Work to be completed:
Would you output all the data exactly as it stands?

Dataset records:
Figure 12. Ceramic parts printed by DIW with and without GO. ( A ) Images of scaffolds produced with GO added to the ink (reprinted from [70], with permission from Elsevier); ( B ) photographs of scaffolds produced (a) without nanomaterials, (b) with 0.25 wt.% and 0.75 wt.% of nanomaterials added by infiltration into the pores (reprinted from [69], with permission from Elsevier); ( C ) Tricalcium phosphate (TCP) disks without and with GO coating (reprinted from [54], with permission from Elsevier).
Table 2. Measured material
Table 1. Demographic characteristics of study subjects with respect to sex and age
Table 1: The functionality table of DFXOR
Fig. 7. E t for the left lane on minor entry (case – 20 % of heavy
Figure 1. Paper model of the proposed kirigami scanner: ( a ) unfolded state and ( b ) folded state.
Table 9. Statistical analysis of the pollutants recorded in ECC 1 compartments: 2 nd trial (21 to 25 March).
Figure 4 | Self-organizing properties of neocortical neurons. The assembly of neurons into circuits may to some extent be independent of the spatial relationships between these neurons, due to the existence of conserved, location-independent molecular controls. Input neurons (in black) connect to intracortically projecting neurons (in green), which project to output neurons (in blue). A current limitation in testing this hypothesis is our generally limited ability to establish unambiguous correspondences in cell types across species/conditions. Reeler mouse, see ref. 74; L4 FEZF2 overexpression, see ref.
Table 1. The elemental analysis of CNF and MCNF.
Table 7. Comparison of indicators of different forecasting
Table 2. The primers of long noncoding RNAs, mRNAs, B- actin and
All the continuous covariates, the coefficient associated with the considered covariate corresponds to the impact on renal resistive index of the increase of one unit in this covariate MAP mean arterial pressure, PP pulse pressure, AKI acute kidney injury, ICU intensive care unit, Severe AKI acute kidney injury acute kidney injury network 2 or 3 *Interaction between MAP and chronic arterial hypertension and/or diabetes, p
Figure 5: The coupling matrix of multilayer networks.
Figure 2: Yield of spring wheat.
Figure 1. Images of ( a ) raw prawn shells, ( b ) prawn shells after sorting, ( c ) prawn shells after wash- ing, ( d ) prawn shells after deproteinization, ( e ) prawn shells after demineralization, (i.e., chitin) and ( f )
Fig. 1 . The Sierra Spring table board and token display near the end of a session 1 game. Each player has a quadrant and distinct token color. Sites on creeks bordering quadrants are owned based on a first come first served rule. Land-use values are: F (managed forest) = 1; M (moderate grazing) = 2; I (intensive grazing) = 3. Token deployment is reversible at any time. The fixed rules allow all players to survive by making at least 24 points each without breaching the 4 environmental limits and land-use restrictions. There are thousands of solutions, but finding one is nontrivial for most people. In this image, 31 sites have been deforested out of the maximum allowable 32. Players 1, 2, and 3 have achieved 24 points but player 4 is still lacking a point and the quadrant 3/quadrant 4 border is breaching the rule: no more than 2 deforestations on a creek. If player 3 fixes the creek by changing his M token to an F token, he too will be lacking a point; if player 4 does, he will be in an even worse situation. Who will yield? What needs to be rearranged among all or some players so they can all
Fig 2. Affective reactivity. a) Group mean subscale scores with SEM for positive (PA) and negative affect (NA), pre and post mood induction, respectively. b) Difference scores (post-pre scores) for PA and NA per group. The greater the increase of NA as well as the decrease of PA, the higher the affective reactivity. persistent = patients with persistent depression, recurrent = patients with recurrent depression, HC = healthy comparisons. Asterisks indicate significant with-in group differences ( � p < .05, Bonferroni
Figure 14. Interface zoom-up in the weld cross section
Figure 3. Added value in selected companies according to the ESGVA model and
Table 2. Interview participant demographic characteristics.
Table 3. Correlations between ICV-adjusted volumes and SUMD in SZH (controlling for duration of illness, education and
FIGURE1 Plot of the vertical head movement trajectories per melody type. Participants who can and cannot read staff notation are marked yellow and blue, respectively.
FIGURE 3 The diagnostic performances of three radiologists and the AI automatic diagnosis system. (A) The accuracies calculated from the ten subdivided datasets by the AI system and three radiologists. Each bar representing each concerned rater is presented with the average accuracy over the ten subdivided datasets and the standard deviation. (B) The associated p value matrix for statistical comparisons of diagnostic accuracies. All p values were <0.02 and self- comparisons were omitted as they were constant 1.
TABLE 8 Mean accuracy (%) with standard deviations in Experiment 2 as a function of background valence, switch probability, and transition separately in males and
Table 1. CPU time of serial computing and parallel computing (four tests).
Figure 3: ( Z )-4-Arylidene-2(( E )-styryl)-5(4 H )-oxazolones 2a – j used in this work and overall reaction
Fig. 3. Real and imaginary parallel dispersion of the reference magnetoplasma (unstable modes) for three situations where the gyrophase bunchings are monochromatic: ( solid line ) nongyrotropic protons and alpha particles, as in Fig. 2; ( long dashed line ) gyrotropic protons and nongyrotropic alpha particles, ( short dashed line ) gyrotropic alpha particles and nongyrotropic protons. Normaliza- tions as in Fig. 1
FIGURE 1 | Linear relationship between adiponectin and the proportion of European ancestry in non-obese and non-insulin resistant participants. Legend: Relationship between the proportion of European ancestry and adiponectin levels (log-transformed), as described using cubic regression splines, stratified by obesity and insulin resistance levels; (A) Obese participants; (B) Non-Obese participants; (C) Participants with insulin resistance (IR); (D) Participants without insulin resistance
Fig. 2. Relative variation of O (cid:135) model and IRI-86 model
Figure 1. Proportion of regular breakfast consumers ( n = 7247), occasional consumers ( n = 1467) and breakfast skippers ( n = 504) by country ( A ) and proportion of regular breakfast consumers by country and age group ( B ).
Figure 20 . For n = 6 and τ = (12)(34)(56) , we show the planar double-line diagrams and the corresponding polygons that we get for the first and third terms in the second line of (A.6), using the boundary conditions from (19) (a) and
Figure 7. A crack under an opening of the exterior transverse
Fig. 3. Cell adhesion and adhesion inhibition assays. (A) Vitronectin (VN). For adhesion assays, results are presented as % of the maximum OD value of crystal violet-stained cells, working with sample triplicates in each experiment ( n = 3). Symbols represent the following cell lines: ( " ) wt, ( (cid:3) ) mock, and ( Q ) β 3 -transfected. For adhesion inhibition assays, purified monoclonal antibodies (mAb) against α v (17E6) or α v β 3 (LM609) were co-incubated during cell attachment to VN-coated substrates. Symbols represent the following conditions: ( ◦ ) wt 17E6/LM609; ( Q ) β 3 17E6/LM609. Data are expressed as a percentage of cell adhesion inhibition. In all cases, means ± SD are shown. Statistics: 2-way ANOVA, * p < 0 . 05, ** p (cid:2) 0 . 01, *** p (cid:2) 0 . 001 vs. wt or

Solution:
Figure 12. Ceramic parts printed by DIW with and without GO. ( A ) Images of scaffolds produced with GO added to the ink (reprinted from [70], with permission from Elsevier); ( B ) photographs of scaffolds produced (a) without nanomaterials, (b) with 0.25 wt.% and 0.75 wt.% of nanomaterials added by infiltration into the pores (reprinted from [69], with permission from Elsevier); ( C ) Tricalcium phosphate (TCP) disks without and with GO coating (reprinted from [54], with permission from Elsevier).
Table 2. Measured material
Table 1. Demographic characteristics of study subjects with respect to sex and age
Table 1: The functionality table of DFXOR
Fig. 7. E t for the left lane on minor entry (case – 20 % of heavy
Figure 1. Paper model of the proposed kirigami scanner: ( a ) unfolded state and ( b ) folded state.
Table 9. Statistical analysis of the pollutants recorded in ECC 1 compartments: 2 nd trial (21 to 25 March).
Figure 4 | Self-organizing properties of neocortical neurons. The assembly of neurons into circuits may to some extent be independent of the spatial relationships between these neurons, due to the existence of conserved, location-independent molecular controls. Input neurons (in black) connect to intracortically projecting neurons (in green), which project to output neurons (in blue). A current limitation in testing this hypothesis is our generally limited ability to establish unambiguous correspondences in cell types across species/conditions. Reeler mouse, see ref. 74; L4 FEZF2 overexpression, see ref.
Table 1. The elemental analysis of CNF and MCNF.
Table 7. Comparison of indicators of different forecasting
Table 2. The primers of long noncoding RNAs, mRNAs, B- actin and
All the continuous covariates, the coefficient associated with the considered covariate corresponds to the impact on renal resistive index of the increase of one unit in this covariate MAP mean arterial pressure, PP pulse pressure, AKI acute kidney injury, ICU intensive care unit, Severe AKI acute kidney injury acute kidney injury network 2 or 3 *Interaction between MAP and chronic arterial hypertension and/or diabetes, p
Figure 5: The coupling matrix of multilayer networks.
Figure 2: Yield of spring wheat.
Figure 1. Images of ( a ) raw prawn shells, ( b ) prawn shells after sorting, ( c ) prawn shells after wash- ing, ( d ) prawn shells after deproteinization, ( e ) prawn shells after demineralization, (i.e., chitin) and ( f )
Fig. 1 . The Sierra Spring table board and token display near the end of a session 1 game. Each player has a quadrant and distinct token color. Sites on creeks bordering quadrants are owned based on a first come first served rule. Land-use values are: F (managed forest) = 1; M (moderate grazing) = 2; I (intensive grazing) = 3. Token deployment is reversible at any time. The fixed rules allow all players to survive by making at least 24 points each without breaching the 4 environmental limits and land-use restrictions. There are thousands of solutions, but finding one is nontrivial for most people. In this image, 31 sites have been deforested out of the maximum allowable 32. Players 1, 2, and 3 have achieved 24 points but player 4 is still lacking a point and the quadrant 3/quadrant 4 border is breaching the rule: no more than 2 deforestations on a creek. If player 3 fixes the creek by changing his M token to an F token, he too will be lacking a point; if player 4 does, he will be in an even worse situation. Who will yield? What needs to be rearranged among all or some players so they can all
Fig 2. Affective reactivity. a) Group mean subscale scores with SEM for positive (PA) and negative affect (NA), pre and post mood induction, respectively. b) Difference scores (post-pre scores) for PA and NA per group. The greater the increase of NA as well as the decrease of PA, the higher the affective reactivity. persistent = patients with persistent depression, recurrent = patients with recurrent depression, HC = healthy comparisons. Asterisks indicate significant with-in group differences ( � p < .05, Bonferroni
Figure 14. Interface zoom-up in the weld cross section
Figure 3. Added value in selected companies according to the ESGVA model and
Table 2. Interview participant demographic characteristics.
Table 3. Correlations between ICV-adjusted volumes and SUMD in SZH (controlling for duration of illness, education and
FIGURE1 Plot of the vertical head movement trajectories per melody type. Participants who can and cannot read staff notation are marked yellow and blue, respectively.
FIGURE 3 The diagnostic performances of three radiologists and the AI automatic diagnosis system. (A) The accuracies calculated from the ten subdivided datasets by the AI system and three radiologists. Each bar representing each concerned rater is presented with the average accuracy over the ten subdivided datasets and the standard deviation. (B) The associated p value matrix for statistical comparisons of diagnostic accuracies. All p values were <0.02 and self- comparisons were omitted as they were constant 1.
TABLE 8 Mean accuracy (%) with standard deviations in Experiment 2 as a function of background valence, switch probability, and transition separately in males and
Table 1. CPU time of serial computing and parallel computing (four tests).
Figure 3: ( Z )-4-Arylidene-2(( E )-styryl)-5(4 H )-oxazolones 2a – j used in this work and overall reaction
Fig. 3. Real and imaginary parallel dispersion of the reference magnetoplasma (unstable modes) for three situations where the gyrophase bunchings are monochromatic: ( solid line ) nongyrotropic protons and alpha particles, as in Fig. 2; ( long dashed line ) gyrotropic protons and nongyrotropic alpha particles, ( short dashed line ) gyrotropic alpha particles and nongyrotropic protons. Normaliza- tions as in Fig. 1
FIGURE 1 | Linear relationship between adiponectin and the proportion of European ancestry in non-obese and non-insulin resistant participants. Legend: Relationship between the proportion of European ancestry and adiponectin levels (log-transformed), as described using cubic regression splines, stratified by obesity and insulin resistance levels; (A) Obese participants; (B) Non-Obese participants; (C) Participants with insulin resistance (IR); (D) Participants without insulin resistance
Fig. 2. Relative variation of O (cid:135) model and IRI-86 model
Figure 1. Proportion of regular breakfast consumers ( n = 7247), occasional consumers ( n = 1467) and breakfast skippers ( n = 504) by country ( A ) and proportion of regular breakfast consumers by country and age group ( B ).
Figure 20 . For n = 6 and τ = (12)(34)(56) , we show the planar double-line diagrams and the corresponding polygons that we get for the first and third terms in the second line of (A.6), using the boundary conditions from (19) (a) and
Figure 7. A crack under an opening of the exterior transverse
Fig. 3. Cell adhesion and adhesion inhibition assays. (A) Vitronectin (VN). For adhesion assays, results are presented as % of the maximum OD value of crystal violet-stained cells, working with sample triplicates in each experiment ( n = 3). Symbols represent the following cell lines: ( " ) wt, ( (cid:3) ) mock, and ( Q ) β 3 -transfected. For adhesion inhibition assays, purified monoclonal antibodies (mAb) against α v (17E6) or α v β 3 (LM609) were co-incubated during cell attachment to VN-coated substrates. Symbols represent the following conditions: ( ◦ ) wt 17E6/LM609; ( Q ) β 3 17E6/LM609. Data are expressed as a percentage of cell adhesion inhibition. In all cases, means ± SD are shown. Statistics: 2-way ANOVA, * p < 0 . 05, ** p (cid:2) 0 . 01, *** p (cid:2) 0 . 001 vs. wt or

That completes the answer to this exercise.